And then the caregiver dies

Harry’s wife Grace was gravely ill. Harry put his work aside and devoted all his time and energy to helping her get better. Grace was in and out of New York City hospitals for two years. One operation after another. Twice she nearly died.

When she was finally released from hospital and allowed to come home, still quite ill and facing a dire prognosis, Harry looked after her around the clock, changing the dressing on her surgical wounds, bathing her, feeding her, nursing her back to health, pushing himself to a punishing degree. He was not a young man.

Gradually, against all odds, Grace began to get better. Almost immediately, Harry got sick and was hospitalized with pneumonia. The doctors found cancer in his lungs.

Harry phoned his younger brother, Will, who lived in upstate New York, and said, “We can’t seem to catch a break.”

Will said their situation reminded him of something the Roman emperor and philosopher Marcus Aurelius wrote more than 1,800 years ago: Living is more like wrestling than dancing.

To which Harry replied, “Most of the time Grace and I were dancing.”

Harry was given just weeks to live. He chose to die in his own home. Will moved from his upstate condo to the New York area and rented an apartment near his brother’s house.

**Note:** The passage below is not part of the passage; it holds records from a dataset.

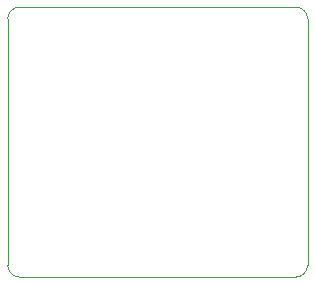
<source format=gbr>
%TF.GenerationSoftware,Altium Limited,Altium Designer,24.1.2 (44)*%
G04 Layer_Color=0*
%FSLAX45Y45*%
%MOMM*%
%TF.SameCoordinates,140E097B-8517-4C1D-959E-99074445C54D*%
%TF.FilePolarity,Positive*%
%TF.FileFunction,Profile,NP*%
%TF.Part,Single*%
G01*
G75*
%TA.AperFunction,Profile*%
%ADD37C,0.02540*%
D37*
X-1270000Y-1041400D02*
Y1041400D01*
D02*
G02*
X-1168400Y1143000I101600J0D01*
G01*
X1168400D01*
D02*
G02*
X1270000Y1041400I0J-101600D01*
G01*
Y-1041400D01*
D02*
G02*
X1168400Y-1143000I-101600J0D01*
G01*
X-1168400D01*
D02*
G02*
X-1270000Y-1041400I0J101600D01*
G01*
%TF.MD5,0919e5b9529b3c8168af5eb97bc270b1*%
M02*

</source>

In those final days the cancer raced through Harry’s body and mind like a raging fire. He slipped in and out of consciousness. When he was conscious he could only speak in an inaudible whisper. He couldn’t eat. Once a robust man, he was deathly thin and couldn’t raise his arms.

On a Friday evening, Will stood by his brother’s bedside. Harry was trying to say something, but Will couldn’t hear the words. Will was getting ready to leave. He took Harry’s hand in his in an attempt to shake it and said to him, “I’m leaving now, Harry. I’ll see you tomorrow.”

Harry was still trying to say something but the words would not come out.

Their eyes locked on each other. And then Harry tightened his grip around his younger brother’s hand. He held it so firmly that Will was taken aback.

Harry summoned up a last ounce of strength and held Will’s hand in that strong grip for three or four seconds. Three or four seconds is a long time when you have nothing left.

Will went back to his apartment. He was still asleep when the phone rang at six o’clock next morning. It was Grace. She said Harry died an hour ago. Will said he would be right over.

He then phoned a friend, a poet who lived in Niagara Falls, and told him that his brother had died.

And then he told him about the extraordinarily strong handshake his brother had given him the night before, even though he had been so thin and weak he couldn’t raise his arms, and the poet said, “Your brother put everything he wanted to say to you into that one handshake.”

That was the best thing anyone could have said to Will about Harry’s death and Will’s sense of loss.